I am able however to extract the debugging information via dsymutil (into a dSYM). libbfd is also able to read those debug info then.


Solution

  • On Mac OS X there was a decision to have the linker ld not process all of the debug information when you link your program. The debug information is often 10xthe size of the program executable so having the linker process all of the debug info and include it in the executable binary was a serious detriment to link times. For iterative development - compile, link, compile, link, debug, compile link - this was a real hit.

    Instead:

    • The compiler generates the DWARF debug information in the .s files, the assembler outputs it in the .o files
    • The linker includes a "debug map" in the executable binary which tells debug info users where all of the symbols were relocated during the link.

    A consumer (doing .o-file debugging) loads the debug map from the executable and processes all of the DWARF in the .o files as-needed, remapping the symbols as per the debug map's instructions.

    dsymutil can be thought of as a debug info linker. It does this same process -- read the debug map, load the DWARF from the .o files, relocate all the addresses -- and then outputs a single binary of all the DWARF at their final, linked addresses. This is the dSYM bundle.

    Once you have a dSYM bundle, you've got plain old standard DWARF that any dwarf reading tool (which can deal with Mach-O binary files) can process.

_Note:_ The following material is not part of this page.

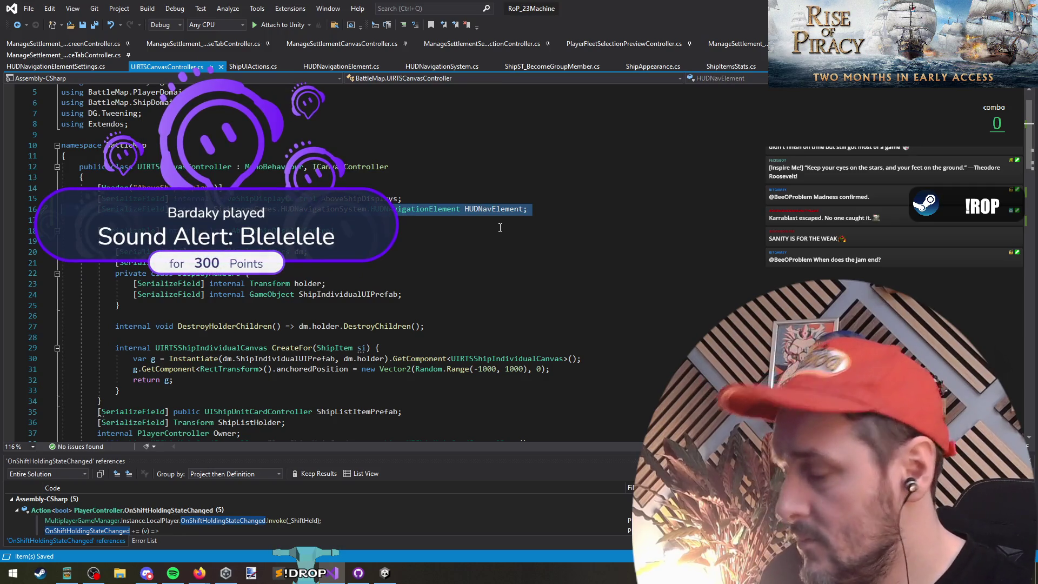
Jump from CreateFor's GetComponent call to the UIRTSShipIndividualCanvas class definition.
key(ctrl+Tab)
scroll(340, 331, down, 2)
key(ctrl+Tab)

    There is an additional refinement that makes all of this work, the UUIDs included in Mach-O binaries. Every time the linker creates a binary, it emits a 128-bit UUID in the LC_UUID load command (v. otool -hlv or dwarfdump --uuid). This uniquely identifies that binary file. When dsymutil creates the dSYM, it includes that UUID. The debuggers will only associate a dSYM and an executable if they have matching UUIDs -- no dodgy file mod timestamps or anything like that.

    We can also use the UUIDs to locate the dSYMs for binaries. They show up in crash reports, we include a Spotlight importer that you can use to search for them, e.g. mdfind "com_apple_xcode_dsym_uuids == E21A4165-29D5-35DC-D08D-368476F85EE1" if the dSYM is located in a Spotlight indexed location. You can even have a repository of dSYMs for your company and a program that can retrieve the correct dSYM given a UUID - maybe a little mysql database or something like that - so you run the debugger on a random executable and you instantly have all the debug info for that executable. There are some pretty neat things you can do with the UUIDs.

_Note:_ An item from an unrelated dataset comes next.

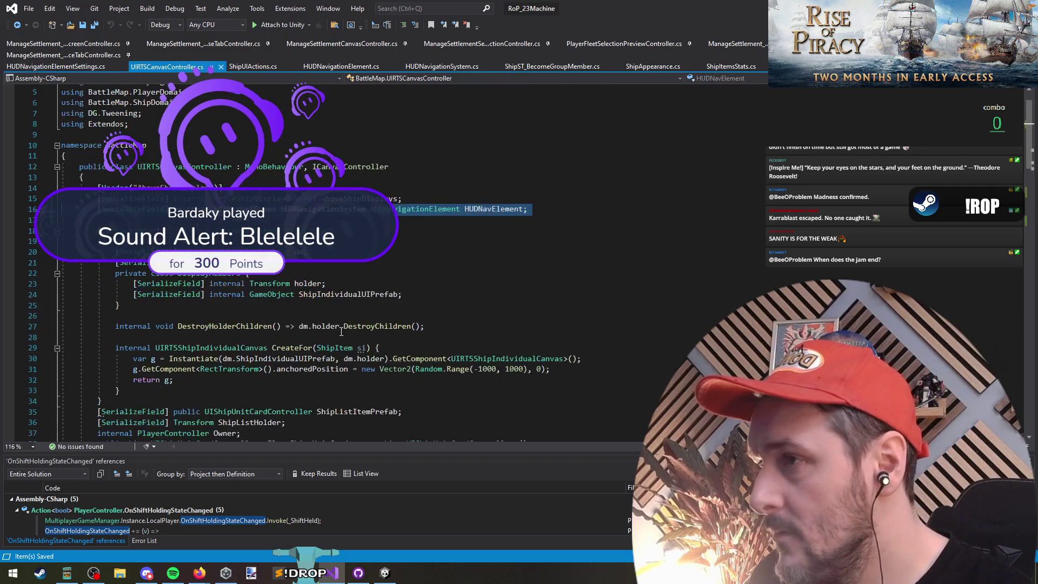
key(ctrl+Tab)
key(ctrl+Tab)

    But anyway, to answer your original question: The unstripped binary has the debug map, the .o files have the DWARF, and when dsymutil is ran these are combined to create the dSYM bundle.

    If you want to see the debug map entries, do nm -pa executable and they're all there. They are in the form of the old stabs nlist records - the linker already knew how to process stabs so it was easiest to use them - but you'll see how it works without much trouble, maybe refer to some stabs documentation if you're uncertain.